Doesn't this title sound like an essay that we would have written in Grade 5?
Tomorrow is Mother's Day. I am now a mother, so I am legitimately remembered on this day. But I have to be honest. It feels weird.
I think that this may be the first Mother's Day out of the 5 that I have been at my home with Dave and the girls to celebrate it. I've either been away at a conference (this happened twice), or we've been at my folk's house, as this is the weekend that the Mother-Daughter Salad Supper happens. There is a flurry of excitement in the house, especially from Jorja. She's been telling me that there are surprises hidden for me in her and Ginny's closet, so I can't go in there and look, but I'll be getting them tomorrow. So, no peeking, Mommy! I got a beautiful bouquet of flowers today, and yesterday, we went out for an early Mother's Day supper. I truly am spoiled!

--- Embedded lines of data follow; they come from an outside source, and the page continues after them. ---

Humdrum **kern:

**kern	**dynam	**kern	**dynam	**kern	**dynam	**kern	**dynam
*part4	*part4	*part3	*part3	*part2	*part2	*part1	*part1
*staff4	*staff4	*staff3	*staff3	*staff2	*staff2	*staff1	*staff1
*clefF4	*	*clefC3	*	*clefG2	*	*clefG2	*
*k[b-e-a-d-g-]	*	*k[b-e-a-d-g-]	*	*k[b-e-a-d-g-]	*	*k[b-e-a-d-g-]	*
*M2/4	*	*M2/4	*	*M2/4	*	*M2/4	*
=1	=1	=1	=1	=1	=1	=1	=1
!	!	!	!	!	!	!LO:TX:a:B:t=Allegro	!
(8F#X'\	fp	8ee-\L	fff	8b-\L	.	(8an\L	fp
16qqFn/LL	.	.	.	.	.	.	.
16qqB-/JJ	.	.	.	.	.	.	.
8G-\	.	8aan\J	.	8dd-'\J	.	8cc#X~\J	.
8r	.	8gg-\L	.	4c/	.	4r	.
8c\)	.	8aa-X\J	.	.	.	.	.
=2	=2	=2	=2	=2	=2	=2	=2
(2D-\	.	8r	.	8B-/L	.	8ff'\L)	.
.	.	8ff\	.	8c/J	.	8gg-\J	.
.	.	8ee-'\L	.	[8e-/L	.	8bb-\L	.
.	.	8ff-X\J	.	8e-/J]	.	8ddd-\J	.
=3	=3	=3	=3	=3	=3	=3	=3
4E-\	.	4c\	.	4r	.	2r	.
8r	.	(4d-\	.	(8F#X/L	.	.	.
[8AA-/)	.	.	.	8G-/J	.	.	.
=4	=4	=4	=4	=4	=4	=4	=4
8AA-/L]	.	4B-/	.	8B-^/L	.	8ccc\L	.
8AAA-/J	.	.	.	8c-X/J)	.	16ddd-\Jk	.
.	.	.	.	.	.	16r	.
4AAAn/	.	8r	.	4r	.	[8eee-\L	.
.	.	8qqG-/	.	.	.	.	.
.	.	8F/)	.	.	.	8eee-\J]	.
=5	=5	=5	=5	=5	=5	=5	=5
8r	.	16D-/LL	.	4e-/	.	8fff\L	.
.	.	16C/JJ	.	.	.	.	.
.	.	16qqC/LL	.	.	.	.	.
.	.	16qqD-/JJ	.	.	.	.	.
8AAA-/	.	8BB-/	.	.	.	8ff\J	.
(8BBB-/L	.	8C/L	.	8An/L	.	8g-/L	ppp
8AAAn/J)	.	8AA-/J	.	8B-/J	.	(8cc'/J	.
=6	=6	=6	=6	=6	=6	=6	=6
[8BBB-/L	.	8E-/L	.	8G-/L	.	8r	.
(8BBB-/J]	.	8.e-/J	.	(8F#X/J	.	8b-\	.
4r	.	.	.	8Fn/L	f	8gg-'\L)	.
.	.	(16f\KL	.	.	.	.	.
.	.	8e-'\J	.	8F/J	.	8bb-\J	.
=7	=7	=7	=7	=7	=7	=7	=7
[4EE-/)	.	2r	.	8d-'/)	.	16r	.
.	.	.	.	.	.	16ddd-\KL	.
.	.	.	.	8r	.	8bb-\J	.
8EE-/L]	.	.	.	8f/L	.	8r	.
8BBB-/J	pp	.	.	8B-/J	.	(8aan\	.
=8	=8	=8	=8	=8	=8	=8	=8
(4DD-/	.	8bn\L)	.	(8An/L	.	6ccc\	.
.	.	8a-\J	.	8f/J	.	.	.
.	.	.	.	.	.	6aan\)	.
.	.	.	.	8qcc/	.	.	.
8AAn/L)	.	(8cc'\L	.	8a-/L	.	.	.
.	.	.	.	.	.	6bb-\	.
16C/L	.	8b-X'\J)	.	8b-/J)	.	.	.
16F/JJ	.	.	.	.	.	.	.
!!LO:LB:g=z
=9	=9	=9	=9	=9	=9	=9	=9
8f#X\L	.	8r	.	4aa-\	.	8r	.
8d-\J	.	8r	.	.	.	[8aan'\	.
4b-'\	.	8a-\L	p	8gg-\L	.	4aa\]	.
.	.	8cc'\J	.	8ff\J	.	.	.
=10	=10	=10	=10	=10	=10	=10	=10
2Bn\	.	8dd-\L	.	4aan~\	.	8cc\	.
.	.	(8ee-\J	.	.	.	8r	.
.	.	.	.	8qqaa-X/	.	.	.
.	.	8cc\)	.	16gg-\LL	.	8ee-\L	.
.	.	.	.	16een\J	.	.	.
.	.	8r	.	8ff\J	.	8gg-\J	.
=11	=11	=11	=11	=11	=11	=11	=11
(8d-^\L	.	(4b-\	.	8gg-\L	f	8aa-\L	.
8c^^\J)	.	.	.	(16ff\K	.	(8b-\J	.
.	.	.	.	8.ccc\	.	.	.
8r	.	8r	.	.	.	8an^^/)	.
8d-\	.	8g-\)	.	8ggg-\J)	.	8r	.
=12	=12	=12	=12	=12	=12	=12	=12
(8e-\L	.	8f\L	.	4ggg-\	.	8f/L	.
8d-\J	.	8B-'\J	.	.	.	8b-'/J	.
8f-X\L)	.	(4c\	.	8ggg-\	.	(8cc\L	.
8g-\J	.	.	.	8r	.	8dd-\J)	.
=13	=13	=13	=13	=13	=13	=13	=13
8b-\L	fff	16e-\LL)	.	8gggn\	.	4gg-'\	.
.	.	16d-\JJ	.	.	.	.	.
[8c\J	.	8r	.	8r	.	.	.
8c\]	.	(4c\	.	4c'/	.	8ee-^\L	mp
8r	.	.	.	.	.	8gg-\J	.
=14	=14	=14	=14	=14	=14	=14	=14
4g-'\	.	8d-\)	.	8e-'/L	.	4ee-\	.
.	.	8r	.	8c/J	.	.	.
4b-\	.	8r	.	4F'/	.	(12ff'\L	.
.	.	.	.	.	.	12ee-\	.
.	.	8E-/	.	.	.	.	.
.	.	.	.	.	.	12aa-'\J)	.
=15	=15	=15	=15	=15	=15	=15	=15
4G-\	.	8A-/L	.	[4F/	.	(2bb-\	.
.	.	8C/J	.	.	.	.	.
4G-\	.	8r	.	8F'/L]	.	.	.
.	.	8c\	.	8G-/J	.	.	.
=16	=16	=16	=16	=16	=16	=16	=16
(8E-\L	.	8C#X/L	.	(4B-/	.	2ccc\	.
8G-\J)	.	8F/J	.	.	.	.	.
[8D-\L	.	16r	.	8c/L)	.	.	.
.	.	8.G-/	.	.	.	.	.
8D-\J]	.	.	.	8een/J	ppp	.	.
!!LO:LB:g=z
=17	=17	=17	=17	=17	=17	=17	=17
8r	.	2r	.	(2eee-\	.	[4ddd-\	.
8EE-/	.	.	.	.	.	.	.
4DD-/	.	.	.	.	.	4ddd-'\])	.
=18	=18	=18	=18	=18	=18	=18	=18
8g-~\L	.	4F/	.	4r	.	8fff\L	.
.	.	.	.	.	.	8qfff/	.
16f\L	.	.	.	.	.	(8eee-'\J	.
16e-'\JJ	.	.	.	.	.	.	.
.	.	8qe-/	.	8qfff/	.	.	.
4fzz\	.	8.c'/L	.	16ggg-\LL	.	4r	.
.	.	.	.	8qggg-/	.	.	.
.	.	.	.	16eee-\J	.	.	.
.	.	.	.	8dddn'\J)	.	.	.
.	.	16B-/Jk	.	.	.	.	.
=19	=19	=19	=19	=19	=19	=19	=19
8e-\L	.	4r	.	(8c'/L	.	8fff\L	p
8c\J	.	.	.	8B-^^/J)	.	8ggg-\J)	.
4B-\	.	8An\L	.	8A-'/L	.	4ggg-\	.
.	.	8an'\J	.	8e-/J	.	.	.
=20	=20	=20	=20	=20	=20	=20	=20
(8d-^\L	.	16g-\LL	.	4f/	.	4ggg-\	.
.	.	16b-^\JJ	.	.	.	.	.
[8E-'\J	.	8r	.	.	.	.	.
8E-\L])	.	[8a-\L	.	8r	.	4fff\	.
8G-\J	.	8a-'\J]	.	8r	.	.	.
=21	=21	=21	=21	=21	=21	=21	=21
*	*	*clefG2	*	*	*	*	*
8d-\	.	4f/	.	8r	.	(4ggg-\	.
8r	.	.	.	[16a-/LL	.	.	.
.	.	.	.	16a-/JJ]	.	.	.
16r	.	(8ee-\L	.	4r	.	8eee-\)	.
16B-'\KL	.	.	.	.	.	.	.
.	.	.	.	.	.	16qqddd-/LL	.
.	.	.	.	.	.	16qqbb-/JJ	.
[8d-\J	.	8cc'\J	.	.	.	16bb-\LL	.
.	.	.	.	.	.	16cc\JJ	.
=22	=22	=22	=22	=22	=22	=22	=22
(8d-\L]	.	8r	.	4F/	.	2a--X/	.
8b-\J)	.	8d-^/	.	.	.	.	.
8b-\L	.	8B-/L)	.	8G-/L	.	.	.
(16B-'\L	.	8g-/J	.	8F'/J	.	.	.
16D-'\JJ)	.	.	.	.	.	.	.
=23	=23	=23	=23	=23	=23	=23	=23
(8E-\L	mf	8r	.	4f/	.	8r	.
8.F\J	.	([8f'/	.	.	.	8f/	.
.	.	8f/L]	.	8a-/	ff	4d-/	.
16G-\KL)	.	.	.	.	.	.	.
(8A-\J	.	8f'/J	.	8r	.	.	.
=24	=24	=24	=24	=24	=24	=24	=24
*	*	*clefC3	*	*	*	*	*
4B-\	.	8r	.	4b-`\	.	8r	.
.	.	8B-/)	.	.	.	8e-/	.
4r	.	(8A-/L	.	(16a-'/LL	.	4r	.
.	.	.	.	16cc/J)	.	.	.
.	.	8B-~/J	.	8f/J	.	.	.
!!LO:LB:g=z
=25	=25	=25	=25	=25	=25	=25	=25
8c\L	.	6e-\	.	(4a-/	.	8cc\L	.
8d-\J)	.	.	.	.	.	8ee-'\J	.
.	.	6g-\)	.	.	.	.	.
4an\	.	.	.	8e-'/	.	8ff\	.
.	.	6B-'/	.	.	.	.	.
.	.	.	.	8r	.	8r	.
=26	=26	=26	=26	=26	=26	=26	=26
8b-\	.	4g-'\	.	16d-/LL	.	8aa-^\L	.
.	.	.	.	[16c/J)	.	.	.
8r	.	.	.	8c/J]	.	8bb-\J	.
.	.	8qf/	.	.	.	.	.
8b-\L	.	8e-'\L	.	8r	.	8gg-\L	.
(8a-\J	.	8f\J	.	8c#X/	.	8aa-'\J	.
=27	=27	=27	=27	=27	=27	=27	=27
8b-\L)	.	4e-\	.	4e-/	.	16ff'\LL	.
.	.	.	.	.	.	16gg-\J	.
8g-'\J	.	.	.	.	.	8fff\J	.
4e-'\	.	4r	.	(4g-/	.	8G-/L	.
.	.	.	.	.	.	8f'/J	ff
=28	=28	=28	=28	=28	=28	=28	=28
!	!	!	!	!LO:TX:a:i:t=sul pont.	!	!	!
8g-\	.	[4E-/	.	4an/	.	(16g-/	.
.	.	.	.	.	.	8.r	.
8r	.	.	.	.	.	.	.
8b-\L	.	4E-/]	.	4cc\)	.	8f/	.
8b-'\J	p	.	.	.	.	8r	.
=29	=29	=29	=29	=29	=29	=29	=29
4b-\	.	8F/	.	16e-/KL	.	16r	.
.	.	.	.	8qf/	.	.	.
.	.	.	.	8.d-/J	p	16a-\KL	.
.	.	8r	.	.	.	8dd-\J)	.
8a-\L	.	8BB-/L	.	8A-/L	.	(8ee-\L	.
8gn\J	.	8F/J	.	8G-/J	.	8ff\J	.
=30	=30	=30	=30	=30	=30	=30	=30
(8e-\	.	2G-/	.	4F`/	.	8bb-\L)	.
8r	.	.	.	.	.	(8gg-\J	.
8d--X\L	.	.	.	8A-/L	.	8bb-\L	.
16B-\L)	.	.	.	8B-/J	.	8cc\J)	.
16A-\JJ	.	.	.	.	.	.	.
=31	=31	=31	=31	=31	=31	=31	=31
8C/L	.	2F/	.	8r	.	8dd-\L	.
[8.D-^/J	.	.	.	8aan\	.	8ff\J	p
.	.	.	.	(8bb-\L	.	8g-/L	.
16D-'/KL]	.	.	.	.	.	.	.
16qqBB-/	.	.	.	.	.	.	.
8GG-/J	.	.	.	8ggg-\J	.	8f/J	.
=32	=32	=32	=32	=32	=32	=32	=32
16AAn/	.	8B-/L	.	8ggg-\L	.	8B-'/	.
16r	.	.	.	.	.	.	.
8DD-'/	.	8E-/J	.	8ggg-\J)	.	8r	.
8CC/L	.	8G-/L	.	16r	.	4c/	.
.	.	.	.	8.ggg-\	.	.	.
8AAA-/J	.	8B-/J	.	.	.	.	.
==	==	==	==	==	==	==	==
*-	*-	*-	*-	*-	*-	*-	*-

Why does it feel weird? I don't know. I am having feelings of inadequacy, as though I don't deserve to be celebrated, because I'm really not a great mom. Sure, I get by - the kids are clothed, hair is brushed, food is on the table, etc, etc, but a lot of this is because they also have a really great dad! I think that Dave and I balance each other out, but it's more of a 65/35 split....where I'm slightly below average, he's in the exceptional/gifted status.
Don't get me wrong - I love my girls, and would do anything for them. I just think that I don't score high in the super mom quotient. I guess that's okay but the important thing is that I am continually trying to do my best, and am always striving to be a better Momma - more patience, less annoyance, more attention, less frustration, more understanding, more laughter, and more love.
That being said, I hope that my girls grow up to be exceptional young ladies, knowing that their Momma loved them to the best of her ability. I hope that they grow up to have the wonderful kind of relationship with me that I have with my Mom. I hope that, someday, they will get to experience the joy that comes with being a mother -having sticky little hands clasped inside of theirs, slobbery kisses, big, sweet hugs from tiny little arms. I hope that they will get to experience the wonder of having a little person growing inside their body. I hope that they will hear the beauty of four magical words that can cross a child's lips - "I love you, Mom."
And to my Mom - what a lady you are! I am so blessed and privileged to have such a role model as you, and I am proud that you're my Mom. I'm glad that you're one of my best friends. You're a great source of wisdom, advice, laughter, fun, and not to mention, great recipes and cooking tips. I'm thankful for all of the love and support that you've given me, and I don't know where I'd be without our almost daily phone chats.
I love you, Momma - have a wonderful Mother's Day. I hope that I can be half of the mother to my girls that you were and are to me.